Васильев отвернулся к окну террасы, освещенному рассеянным солнцем, которое серебристым диском стояло над Большим каналом, а туман уходил по намокшей набережной, колыхался паром над утренней водой, и уже ярко засинело почти летнее небо и стали видны вершины храмов за каналом, купола музейных дворцов. Но это тихое солнечное утро осенней Венеции, ее погожая синева, радостно затеплившиеся купола вдали - все вдруг показалось ему неверным по сравнению с тем прекрасным и печальным, ушедшим в невозвратимые годы, в лучшую пору голубятен и весенних утр их жизни, когда он и Илья безоглядно верили неписаным законам замоскворецкого товарищества. И было тем горше, что прошлое окрашивалось сладостной дымкой их детства, их юности, куда не раз оглядывался Васильев в последние годы, думая о собственной судьбе. Что ж, он был признан, обласкан, известен, не стеснен в деньгах, поэтому привык не лицемерить и не оправдывать ложью свои поступки. И, мучась двусмысленностью положения, после слов Ильи "помоги, если ты мне веришь", он с отвращением к себе подумал, что вот здесь оба они подошли к бездне и в ней через минуту сгинет юное, неприкосновенное, святое, их общее, которое так необходимо было им в прошлом, в навсегда минувшем времени.
- У тебя семья? - спросил Васильев после долгого молчания. - Жена? Дети?
- Я вдовец. Был женат на немке. У меня взрослый сын Рудольф. Он работает в Мюнхене. После смерти жены я девять лет живу под Римом. Здесь спокойнее, и меньше русских.
- Что я могу? Чем я могу тебе помочь? - выговорил Васильев с тем же ощущением дохнувшего бездонного провала. - Чем?

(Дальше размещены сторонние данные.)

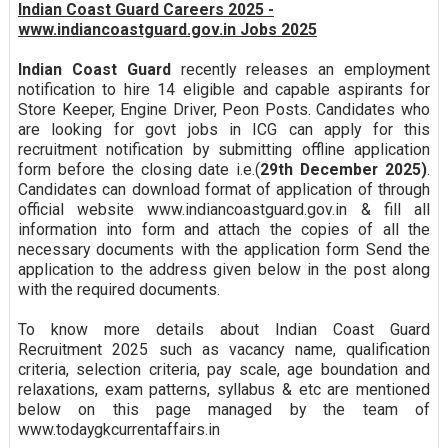
Indian Coast Guard Careers 2025 -
www.indiancoastguard.gov.in Jobs 2025
Indian Coast Guard
recently releases an employment
notification to hire 14 eligible and capable aspirants for
Store Keeper, Engine Driver, Peon Posts. Candidates who
are looking for govt jobs in ICG can apply for this
recruitment notification by submitting offline application
form before the closing date i.e.(
29th December 2025)
.
Candidates can download format of application of through
official website www.indiancoastguard.gov.in & fill all
information into form and attach the copies of all the
necessary documents with the application form Send the
application to the address given below in the post along
with the required documents.
To know more details about Indian Coast Guard
Recruitment 2025 such as vacancy name, qualification
criteria, selection criteria, pay scale, age boundation and
relaxations, exam patterns, syllabus & etc are mentioned
below on this page managed by the team of
www.todaygkcurrentaffairs.in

- Я хочу обратиться в советское посольство в Риме, - сказал Илья холодно. - Я прошу тебя лишь об одном: при встрече с послом рассказать, что знаешь обо мне. Больше ничего. За меня ты поручиться абсолютно не можешь. Он стукнул зажигалкой о стол, провел черту на скатерти. - Что было когда-то между нами, то быльем поросло! Жаль, но нич-чего не поделаешь!..
Он начертил зажигалкой вторую границу на скатерти, и эти две проведенные рядом черты вроде бы отсекли, окончательно отрезали их друг от друга, - и Васильев сказал внешне спокойно:
- Вероятно, я увижу посла перед отъездом. Только вот что я хотел спросить...

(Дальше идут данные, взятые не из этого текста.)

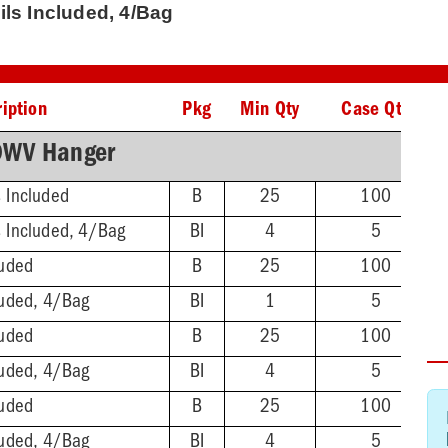
ils Included, 4/Bag
iption
Pkg
Min Qty
Case Qty
DWV Hanger
s Included
B
25
100
s Included, 4/Bag
BI
4
5
luded
B
25
100
luded, 4/Bag
BI
1
5
luded
B
25
100
luded, 4/Bag
BI
4
5
luded
B
25
100
luded, 4/Bag
BI
4
5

Он не договорил, потому что Илья, быстро выпрямляясь, вставал из-за стола с напряжением, застегивая пуговицу на пиджаке, и Васильев сейчас же увидел сквозь широкую арку двери Марию, которая шла по безлюдному ресторану на террасу в почтительном сопровождении метрдотеля, изображающего наклоном головы приятную покорность. А Илья, подтянутый, выпрямленный, стоял, не отпуская с матово-смуглого сухощавого лица ласкового внимания, стоял до тех пор, пока Мария, легонько улыбаясь, не подошла к столу, и только тогда он не без подчеркнутой предупредительности, отодвинув свободный стул, пригласил ее сесть; она кивнула обоим, села со словами:
- Доброе утро, я вижу, вы еще не завтракали?
- Я не знаю ваших привычек: что вы едите на завтрак? Мне достаточно овсяной каши, двух яиц и стакана молока. Диета по-английски, - сказал Илья и в первый раз засмеялся отрывистым, жестяным и незнакомым смехом. - Но было время, когда я начинал утро не с молока. Поэтому не считаю лишним спросить: не угодно ли, Мария, хорошего вина? Ты как, Владимир?